De kantonrechter stelt vast dat gedaagde partij de huurachterstand ad € 222,24 erkent zodat dit bedrag in elk geval voor toewijzing gereed ligt. Gedaagde partij vraagt een betaling in termijnen toe te staan. Ingevolge artikel 6:29 BW is de schuldenaar zonder toestemming van de schuldeiser niet bevoegd het verschuldigde in gedeelten te voldoen. Nu deze toestemming van eisende partij ontbreekt, heeft de kantonrechter geen mogelijkheid om betaling in termijnen op te leggen.
4.4.
Eisende partij vordert wegens het niet toelaten van haar personeel tot het terugnemen van het huurtoestel een boete van € 200,00. Gedaagde partij betwist dat zij het personeel niet heeft toegelaten en zelf helemaal geen kennisgeving heeft ontvangen dat het toestel teruggenomen zou worden. De kantonrechter stelt vast dat eisende partij weliswaar stelt de brief van 22 augustus 2016 aangetekend verstuurd te hebben, maar dat gedaagde partij deze brief ook daadwerkelijk heeft ontvangen blijkt nergens uit. Nu de kantonrechter niet kan vaststellen dat gedaagde partij het personeel van eisende partij niet heeft toegelaten om het huurtoestel te verwijderen dient de gevorderde boete ad € 200,00, die eisende partij grondt op het niet toelaten van haar personeel, te worden afgewezen.
4.5.
Eisende partij maakt aanspraak op de vergoeding van buitengerechtelijke incassokosten. De kantonrechter stelt vast dat het Besluit vergoeding voor buitengerechtelijke incassokosten (hierna: het Besluit) van toepassing is nu het verzuim op/na 1 juli 2012 is ingetreden.

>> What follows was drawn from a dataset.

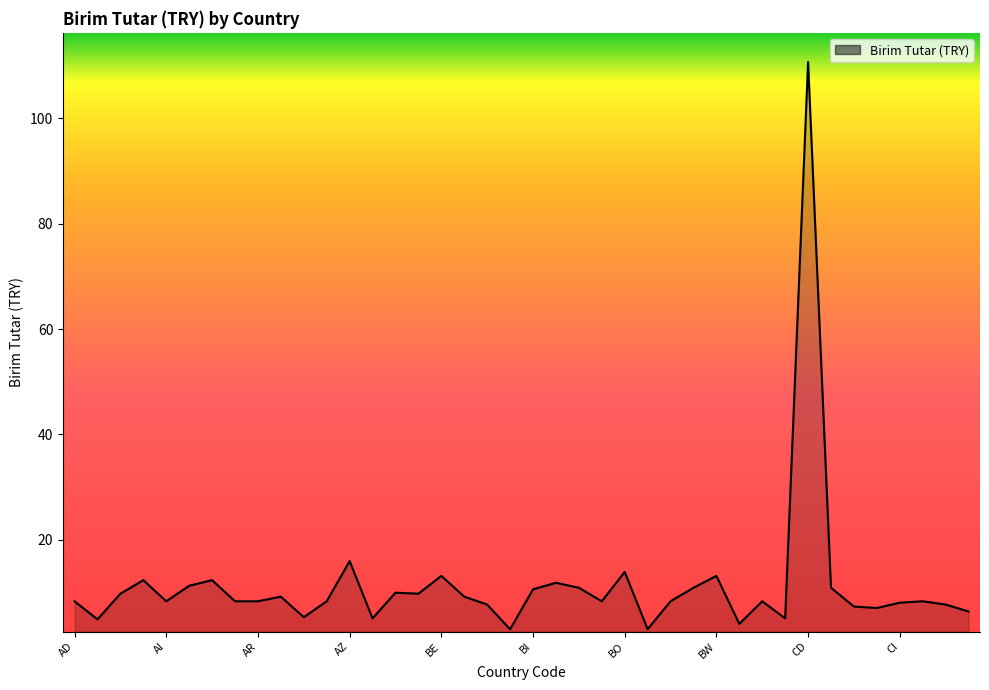

What is the maximum value shown in the chart?

110.7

Nu een substantieel deel van de gevorderde hoofdsom wordt afgewezen is het naar maatstaven van redelijkheid en billijkheid onaanvaardbaar (in de zin van artikel 6:2 BW) om het toepasselijke wettelijke tarief te bepalen aan de hand van de gevorderde hoofdsom. De kantonrechter zal de buitengerechtelijke kosten dan ook toewijzen tot het wettelijke tarief dat hoort bij het aan hoofdsom toegewezen bedrag.
4.6.
Gedaagde partij zal als de in het ongelijk gestelde partij worden veroordeeld in de kosten van deze procedure. De kosten aan de zijde van eisende partij worden begroot op:
  • dagvaarding € 80,77
  • griffierecht 117,00
  • salaris gemachtigde
totaal € 317,77
4.7.
De kantonrechter zal dit vonnis tot zover uitvoerbaar bij voorraad verklaren.

5.De beslissing

De kantonrechter
5.1.
veroordeelt gedaagde partij om tegen behoorlijk bewijs van kwijting aan eisende partij te betalen een bedrag van € 262,24, vermeerderd met de wettelijke rente over € 222,42 vanaf de respectievelijk factuurvervaldatum tot aan de voldoening,
5.2.
veroordeelt gedaagde partij in de proceskosten aan de zijde van eisende partij gevallen en tot op heden begroot op € 317,77,
5.3.
verklaart dit vonnis tot zover uitvoerbaar bij voorraad,
5.4.
wijst het meer of anders gevorderde af.
Dit vonnis is gewezen door mr. A.H.M.J.F. Piëtte en in het openbaar uitgesproken.